> **Exercise description**: Switch "Fast" to "Rapid" throughout the data below, and leave every other line and word as it is.

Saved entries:
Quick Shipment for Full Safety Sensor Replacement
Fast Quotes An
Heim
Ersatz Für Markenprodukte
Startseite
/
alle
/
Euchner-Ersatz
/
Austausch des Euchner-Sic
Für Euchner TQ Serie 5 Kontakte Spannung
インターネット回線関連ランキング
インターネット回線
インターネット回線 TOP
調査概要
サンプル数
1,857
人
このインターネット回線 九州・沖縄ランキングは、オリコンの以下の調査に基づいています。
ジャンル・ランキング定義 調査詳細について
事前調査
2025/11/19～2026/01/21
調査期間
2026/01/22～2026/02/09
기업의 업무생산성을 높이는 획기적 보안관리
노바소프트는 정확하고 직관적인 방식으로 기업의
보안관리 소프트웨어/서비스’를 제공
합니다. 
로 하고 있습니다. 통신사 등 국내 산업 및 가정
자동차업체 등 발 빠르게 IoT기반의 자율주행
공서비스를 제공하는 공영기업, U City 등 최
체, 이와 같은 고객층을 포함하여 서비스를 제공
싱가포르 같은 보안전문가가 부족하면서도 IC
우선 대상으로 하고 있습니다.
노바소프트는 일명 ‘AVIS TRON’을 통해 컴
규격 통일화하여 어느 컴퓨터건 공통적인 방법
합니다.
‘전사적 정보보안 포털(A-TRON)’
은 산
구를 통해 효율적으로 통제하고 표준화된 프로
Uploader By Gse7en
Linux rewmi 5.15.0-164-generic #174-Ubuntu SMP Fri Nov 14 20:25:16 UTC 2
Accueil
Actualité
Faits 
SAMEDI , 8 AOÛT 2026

> **Completed task**:
Quick Shipment for Full Safety Sensor Replacement
Rapid Quotes An
Heim
Ersatz Für Markenprodukte
Startseite
/
alle
/
Euchner-Ersatz
/
Austausch des Euchner-Sic
Für Euchner TQ Serie 5 Kontakte Spannung
インターネット回線関連ランキング
インターネット回線
インターネット回線 TOP
調査概要
サンプル数
1,857
人
このインターネット回線 九州・沖縄ランキングは、オリコンの以下の調査に基づいています。
ジャンル・ランキング定義 調査詳細について
事前調査
2025/11/19～2026/01/21
調査期間
2026/01/22～2026/02/09
기업의 업무생산성을 높이는 획기적 보안관리
노바소프트는 정확하고 직관적인 방식으로 기업의
보안관리 소프트웨어/서비스’를 제공
합니다. 
로 하고 있습니다. 통신사 등 국내 산업 및 가정
자동차업체 등 발 빠르게 IoT기반의 자율주행
공서비스를 제공하는 공영기업, U City 등 최
체, 이와 같은 고객층을 포함하여 서비스를 제공
싱가포르 같은 보안전문가가 부족하면서도 IC
우선 대상으로 하고 있습니다.
노바소프트는 일명 ‘AVIS TRON’을 통해 컴
규격 통일화하여 어느 컴퓨터건 공통적인 방법
합니다.
‘전사적 정보보안 포털(A-TRON)’
은 산
구를 통해 효율적으로 통제하고 표준화된 프로
Uploader By Gse7en
Linux rewmi 5.15.0-164-generic #174-Ubuntu SMP Fri Nov 14 20:25:16 UTC 2
Accueil
Actualité
Faits 
SAMEDI , 8 AOÛT 2026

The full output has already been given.